* [Challenge] Turn the lines of the listing, from the line containing "text 5.7. mokesčių" up to and including the line containing "735, 1181, 759]", into a numbered list, leaving out any blank lines.

* [Data lines]
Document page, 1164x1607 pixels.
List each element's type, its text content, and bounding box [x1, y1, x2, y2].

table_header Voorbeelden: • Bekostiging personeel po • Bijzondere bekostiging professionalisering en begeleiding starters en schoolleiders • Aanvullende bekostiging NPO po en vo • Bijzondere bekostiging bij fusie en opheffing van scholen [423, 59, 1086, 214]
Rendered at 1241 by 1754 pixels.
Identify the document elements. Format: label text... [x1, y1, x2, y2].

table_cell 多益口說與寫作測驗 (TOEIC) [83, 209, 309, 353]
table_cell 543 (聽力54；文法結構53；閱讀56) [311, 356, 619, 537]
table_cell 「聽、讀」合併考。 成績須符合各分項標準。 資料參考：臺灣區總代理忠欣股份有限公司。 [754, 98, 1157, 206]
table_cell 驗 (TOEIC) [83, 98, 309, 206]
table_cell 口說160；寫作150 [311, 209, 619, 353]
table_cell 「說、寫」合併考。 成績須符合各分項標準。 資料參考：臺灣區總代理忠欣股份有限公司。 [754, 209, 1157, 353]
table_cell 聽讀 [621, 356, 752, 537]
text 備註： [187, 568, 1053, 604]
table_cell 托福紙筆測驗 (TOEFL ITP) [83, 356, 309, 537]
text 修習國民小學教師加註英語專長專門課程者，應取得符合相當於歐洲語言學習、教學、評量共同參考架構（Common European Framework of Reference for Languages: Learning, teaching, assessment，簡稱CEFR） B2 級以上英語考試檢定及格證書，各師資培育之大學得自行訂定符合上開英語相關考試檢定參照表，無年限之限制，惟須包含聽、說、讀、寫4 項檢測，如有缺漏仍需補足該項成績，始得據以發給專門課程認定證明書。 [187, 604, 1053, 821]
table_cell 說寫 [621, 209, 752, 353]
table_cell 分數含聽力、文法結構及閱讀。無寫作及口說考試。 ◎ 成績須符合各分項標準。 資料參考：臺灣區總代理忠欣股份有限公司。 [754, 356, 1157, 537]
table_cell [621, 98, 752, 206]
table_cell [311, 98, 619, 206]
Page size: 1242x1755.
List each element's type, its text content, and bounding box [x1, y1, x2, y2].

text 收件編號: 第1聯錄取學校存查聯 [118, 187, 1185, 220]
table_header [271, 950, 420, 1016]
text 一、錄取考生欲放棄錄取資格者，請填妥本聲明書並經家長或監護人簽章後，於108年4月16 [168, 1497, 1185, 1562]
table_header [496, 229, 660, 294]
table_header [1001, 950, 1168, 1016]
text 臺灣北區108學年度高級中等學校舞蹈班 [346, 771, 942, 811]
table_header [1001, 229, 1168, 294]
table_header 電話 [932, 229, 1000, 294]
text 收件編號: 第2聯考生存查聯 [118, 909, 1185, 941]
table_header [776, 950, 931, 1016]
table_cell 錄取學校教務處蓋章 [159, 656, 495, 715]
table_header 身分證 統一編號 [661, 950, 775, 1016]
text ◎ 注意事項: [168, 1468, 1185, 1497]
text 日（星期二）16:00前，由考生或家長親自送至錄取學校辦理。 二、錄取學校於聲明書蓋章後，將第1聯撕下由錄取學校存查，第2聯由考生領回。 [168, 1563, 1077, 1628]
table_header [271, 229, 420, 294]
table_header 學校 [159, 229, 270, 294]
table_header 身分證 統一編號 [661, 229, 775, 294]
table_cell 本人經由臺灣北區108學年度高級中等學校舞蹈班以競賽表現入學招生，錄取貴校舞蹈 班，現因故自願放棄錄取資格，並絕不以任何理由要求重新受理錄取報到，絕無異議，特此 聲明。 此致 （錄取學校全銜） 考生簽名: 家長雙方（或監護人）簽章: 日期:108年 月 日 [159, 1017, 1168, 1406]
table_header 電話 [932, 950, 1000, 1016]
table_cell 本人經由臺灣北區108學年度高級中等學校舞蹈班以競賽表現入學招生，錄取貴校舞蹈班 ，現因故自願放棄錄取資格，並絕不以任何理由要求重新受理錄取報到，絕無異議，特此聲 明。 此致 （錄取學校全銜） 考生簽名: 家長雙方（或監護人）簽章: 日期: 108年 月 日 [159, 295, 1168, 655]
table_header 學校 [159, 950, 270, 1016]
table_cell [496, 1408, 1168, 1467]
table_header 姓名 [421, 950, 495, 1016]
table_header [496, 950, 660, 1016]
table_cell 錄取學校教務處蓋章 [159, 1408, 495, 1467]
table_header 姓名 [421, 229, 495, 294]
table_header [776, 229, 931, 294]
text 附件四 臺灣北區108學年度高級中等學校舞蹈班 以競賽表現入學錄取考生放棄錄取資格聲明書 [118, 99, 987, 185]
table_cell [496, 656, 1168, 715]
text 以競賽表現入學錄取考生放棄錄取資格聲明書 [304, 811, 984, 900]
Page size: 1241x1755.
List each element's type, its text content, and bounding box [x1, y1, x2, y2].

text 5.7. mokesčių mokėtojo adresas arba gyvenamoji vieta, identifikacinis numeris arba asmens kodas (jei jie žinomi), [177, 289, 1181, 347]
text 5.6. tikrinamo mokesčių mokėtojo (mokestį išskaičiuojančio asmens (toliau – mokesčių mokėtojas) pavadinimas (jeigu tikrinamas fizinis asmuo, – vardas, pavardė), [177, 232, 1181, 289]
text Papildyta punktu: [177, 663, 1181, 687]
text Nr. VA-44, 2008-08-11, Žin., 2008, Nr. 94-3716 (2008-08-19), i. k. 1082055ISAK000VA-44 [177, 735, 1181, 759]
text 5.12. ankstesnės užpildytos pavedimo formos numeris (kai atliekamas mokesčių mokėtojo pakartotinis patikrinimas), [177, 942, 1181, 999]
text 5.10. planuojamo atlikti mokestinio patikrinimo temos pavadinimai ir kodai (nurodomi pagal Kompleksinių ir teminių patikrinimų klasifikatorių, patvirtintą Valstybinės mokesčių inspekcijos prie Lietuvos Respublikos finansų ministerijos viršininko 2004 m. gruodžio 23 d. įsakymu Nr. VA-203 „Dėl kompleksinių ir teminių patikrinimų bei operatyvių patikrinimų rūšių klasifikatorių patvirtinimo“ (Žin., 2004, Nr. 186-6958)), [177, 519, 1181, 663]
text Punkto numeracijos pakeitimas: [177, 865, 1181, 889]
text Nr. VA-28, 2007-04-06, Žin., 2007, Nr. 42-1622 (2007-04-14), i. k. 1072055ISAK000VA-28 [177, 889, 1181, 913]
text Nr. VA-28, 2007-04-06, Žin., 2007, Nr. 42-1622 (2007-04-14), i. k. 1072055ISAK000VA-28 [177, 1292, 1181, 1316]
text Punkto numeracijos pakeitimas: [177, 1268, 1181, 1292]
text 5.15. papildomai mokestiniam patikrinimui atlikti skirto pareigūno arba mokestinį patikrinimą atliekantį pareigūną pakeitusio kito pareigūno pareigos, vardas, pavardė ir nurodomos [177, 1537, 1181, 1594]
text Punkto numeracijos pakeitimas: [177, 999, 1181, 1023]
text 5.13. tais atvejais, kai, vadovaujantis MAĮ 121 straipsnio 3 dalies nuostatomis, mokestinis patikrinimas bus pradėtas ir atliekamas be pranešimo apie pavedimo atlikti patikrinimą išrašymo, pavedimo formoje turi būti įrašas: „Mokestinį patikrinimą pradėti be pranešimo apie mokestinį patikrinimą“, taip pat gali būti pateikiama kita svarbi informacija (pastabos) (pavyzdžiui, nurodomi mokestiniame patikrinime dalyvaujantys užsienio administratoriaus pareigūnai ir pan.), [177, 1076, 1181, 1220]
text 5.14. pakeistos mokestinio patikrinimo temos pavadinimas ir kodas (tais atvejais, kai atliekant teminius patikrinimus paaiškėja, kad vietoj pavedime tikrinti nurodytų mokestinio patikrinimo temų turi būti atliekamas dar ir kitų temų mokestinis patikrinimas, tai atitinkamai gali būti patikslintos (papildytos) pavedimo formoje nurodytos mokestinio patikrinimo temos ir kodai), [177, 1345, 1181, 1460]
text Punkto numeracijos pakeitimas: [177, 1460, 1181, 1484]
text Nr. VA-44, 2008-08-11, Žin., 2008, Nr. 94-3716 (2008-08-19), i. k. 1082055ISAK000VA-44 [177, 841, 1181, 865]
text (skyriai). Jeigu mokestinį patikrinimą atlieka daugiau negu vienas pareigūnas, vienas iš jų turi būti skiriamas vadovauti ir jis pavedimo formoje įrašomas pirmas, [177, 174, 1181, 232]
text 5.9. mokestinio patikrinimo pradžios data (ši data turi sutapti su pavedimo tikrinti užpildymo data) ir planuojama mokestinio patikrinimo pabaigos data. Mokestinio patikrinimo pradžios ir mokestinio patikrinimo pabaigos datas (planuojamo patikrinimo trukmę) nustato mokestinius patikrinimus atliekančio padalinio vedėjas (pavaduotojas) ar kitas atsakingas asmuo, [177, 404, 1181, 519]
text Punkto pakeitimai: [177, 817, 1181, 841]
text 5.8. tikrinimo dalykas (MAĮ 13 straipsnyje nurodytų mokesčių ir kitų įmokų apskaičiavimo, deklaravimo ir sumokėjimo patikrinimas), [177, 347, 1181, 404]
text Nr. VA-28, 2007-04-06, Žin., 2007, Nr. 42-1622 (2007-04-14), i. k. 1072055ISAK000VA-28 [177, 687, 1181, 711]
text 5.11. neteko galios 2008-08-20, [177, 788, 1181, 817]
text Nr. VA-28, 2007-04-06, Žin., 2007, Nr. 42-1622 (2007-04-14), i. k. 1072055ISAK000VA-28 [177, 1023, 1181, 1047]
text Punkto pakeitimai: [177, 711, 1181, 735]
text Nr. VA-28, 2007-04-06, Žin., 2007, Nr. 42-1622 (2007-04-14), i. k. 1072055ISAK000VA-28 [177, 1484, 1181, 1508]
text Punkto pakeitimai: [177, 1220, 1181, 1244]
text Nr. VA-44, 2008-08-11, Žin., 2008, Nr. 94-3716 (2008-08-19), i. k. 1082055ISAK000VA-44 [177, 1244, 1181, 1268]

* [Complete response]
1. text 5.7. mokesčių mokėtojo adresas arba gyvenamoji vieta, identifikacinis numeris arba asmens kodas (jei jie žinomi), [177, 289, 1181, 347]
2. text 5.6. tikrinamo mokesčių mokėtojo (mokestį išskaičiuojančio asmens (toliau – mokesčių mokėtojas) pavadinimas (jeigu tikrinamas fizinis asmuo, – vardas, pavardė), [177, 232, 1181, 289]
3. text Papildyta punktu: [177, 663, 1181, 687]
4. text Nr. VA-44, 2008-08-11, Žin., 2008, Nr. 94-3716 (2008-08-19), i. k. 1082055ISAK000VA-44 [177, 735, 1181, 759]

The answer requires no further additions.